This week, The Economist asked a bunch of Americans whether we should tackle the federal deficit by raising taxes or cutting spending. Not...
This week, The Economist asked a bunch of Americans whether we should tackle the federal deficit by raising taxes or cutting spending. Not surprisingly, 62 percent wanted to cut spending. Only 5 percent wanted to raise taxes. Then they were asked where those spending cuts should happen. The answer: nowhere. See the chart. There was no category of spending that more than a third of Americans thought should be cut. (The one exception, "foreign aid," accounts for 1 percent of total spending.)
Kevin Drum waxes cynical:
Beyond [foreign aid], there were only four areas that even a quarter of the population was willing to cut: mass transit, agriculture, housing, and the environment. At a rough guess, these areas account for about 3% of the federal budget. You could slash their budgets by a third and still barely make a dent in federal spending. I suppose one of these days everyone's going to have to figure this out. Apparently no time soon, though.

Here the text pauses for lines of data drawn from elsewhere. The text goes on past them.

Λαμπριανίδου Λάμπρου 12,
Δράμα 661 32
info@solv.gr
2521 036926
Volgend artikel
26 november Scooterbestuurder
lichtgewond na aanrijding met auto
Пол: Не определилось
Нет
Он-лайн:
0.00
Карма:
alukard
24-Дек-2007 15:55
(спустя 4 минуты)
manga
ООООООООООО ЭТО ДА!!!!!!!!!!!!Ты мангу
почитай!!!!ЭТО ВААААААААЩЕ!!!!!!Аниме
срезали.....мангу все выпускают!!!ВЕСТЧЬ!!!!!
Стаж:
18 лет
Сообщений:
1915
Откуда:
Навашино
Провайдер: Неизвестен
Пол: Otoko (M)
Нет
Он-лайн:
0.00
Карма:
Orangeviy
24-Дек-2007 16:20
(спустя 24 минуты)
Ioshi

Drum's interpretation—that America, as a whole, just fails to grasp basic tradeoffs—seems a little harsh to me. Just check out this poll: People think about half the money government spends is wasted. And whether or not that perception is totally accurate, we're all outraged by $600 toilet seats and overcharging by Halliburton, right?
In answering the first question The Economist asked, people may have felt there is a huge opportunity to reduce spending through greater efficiency without paring down programs. But with the way the second question is asked, there isn't an easy way for one to express the opinion that all of these programs are important, and money should be saved through smarter spending, rather than deprioritizing any of them.
There's certainly a cake-and-eat-it-too attitude in America, but I don't think this poll is the easy evidence for Americans' irrationality that Drum takes it for.